KernelAbstractions.jl
KernelAbstractions.jl copied to clipboard
Doc: what does CPU() do ?
Thank you for this beautiful library !
In contrast with another recent issue I'm finding rather large speedup for the CPU kernel that I have implemented. The doc does not say anything that might explain it. Is it using oneAPI.jl or some other smart Julia rewrite ?
In my application (some form of dynamic optimization) I have a large loop, that is conceptually SIMD even though I'm using higher level constructs which apparently prevent it from being automatically vectorized (even with @simd keyword). It does not allocate.
Using Julia's Threads I get a X6 speedup (I have 8 cores) over the monocorde version. Using KA/CPU kernels I get a X12 speedup.

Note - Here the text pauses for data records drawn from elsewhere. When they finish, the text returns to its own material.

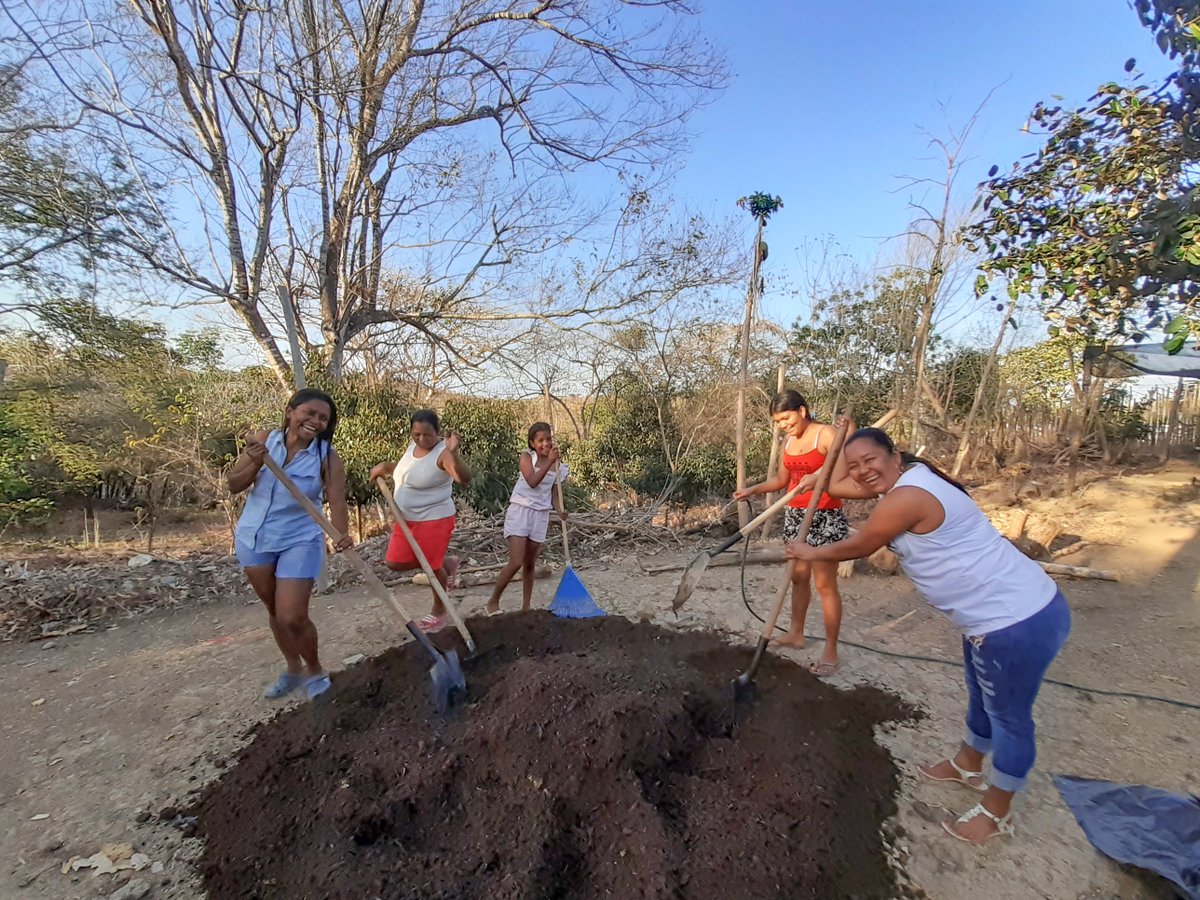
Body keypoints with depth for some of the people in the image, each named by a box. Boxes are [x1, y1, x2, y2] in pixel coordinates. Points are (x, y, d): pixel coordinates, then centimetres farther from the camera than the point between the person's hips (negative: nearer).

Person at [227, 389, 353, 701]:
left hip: (300, 542, -4)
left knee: (292, 618, -7)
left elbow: (337, 502, -25)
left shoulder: (327, 457, -16)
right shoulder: (264, 440, -6)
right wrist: (255, 463, -22)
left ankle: (315, 670, 21)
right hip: (253, 538, 4)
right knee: (275, 611, 18)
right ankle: (293, 668, 39)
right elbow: (233, 485, -2)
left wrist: (342, 535, -43)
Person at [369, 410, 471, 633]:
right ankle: (446, 563, 31)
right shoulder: (413, 445, 2)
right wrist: (386, 467, 4)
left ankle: (440, 613, 29)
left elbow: (465, 480, -40)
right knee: (395, 562, 13)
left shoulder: (443, 452, -23)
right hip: (406, 518, 8)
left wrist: (454, 454, -55)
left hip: (434, 520, -8)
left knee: (431, 566, 5)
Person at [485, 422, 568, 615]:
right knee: (515, 563, -11)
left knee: (530, 565, 12)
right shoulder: (527, 456, -6)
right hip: (520, 511, -4)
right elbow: (532, 482, -22)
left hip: (541, 516, 4)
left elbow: (553, 496, 6)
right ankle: (493, 601, 10)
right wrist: (549, 462, -29)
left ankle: (526, 608, 24)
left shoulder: (559, 467, 5)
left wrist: (560, 510, -14)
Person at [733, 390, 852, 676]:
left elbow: (842, 473, -26)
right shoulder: (788, 441, 10)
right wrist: (753, 490, 8)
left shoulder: (827, 434, -12)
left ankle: (830, 651, 10)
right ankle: (796, 633, 30)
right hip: (794, 514, 7)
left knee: (824, 584, -1)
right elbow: (781, 480, 19)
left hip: (825, 516, -7)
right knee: (798, 577, 15)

The second KA/CPU seems rather efficient and suggests some degree of vectorization but I don't find a way to confirm my suspicion. I'd it what happens ?
Sorry not to provide a minimal working example. I could work out one with some effort but would like to know first how suspicious I should be or nicer than expected results.

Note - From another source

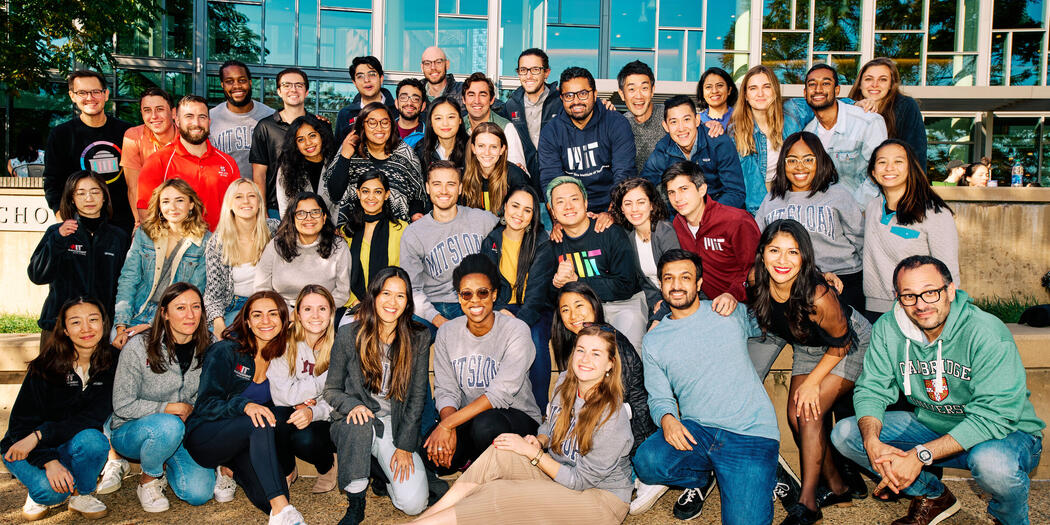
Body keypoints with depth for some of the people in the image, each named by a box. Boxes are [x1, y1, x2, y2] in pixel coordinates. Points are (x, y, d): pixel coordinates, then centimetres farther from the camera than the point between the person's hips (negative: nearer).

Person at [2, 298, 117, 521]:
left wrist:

You can use @macroexpand on the @kernel to see the code KA generates for the CPU.
Thank you @vchuravy !
I did what you suggest and looked at the generated code, but there is no useful information there as most of the logic seems to be implemented in the library KA itself. I've tried to dig into the source, noticed plenty of inference barriers and (?) compiler directives, but must recognize I am out of my depth as to what exactly causes the performance gains.
I found no mention of oneAPI, so I assume it has nothing to do with it
In the code, there is a comment which says "# Vectorization, 4x unrolling, minimal grain size", but have no idea where that is implemented. I also checked the results of macros @ka_code_typed, @ka_code_llvm but didn't find any hint about some explicit vectorization.
So my working assumption, is that KA generates for each core of the CPU some LLVM code, which is suitable for autovectorization? Is that true?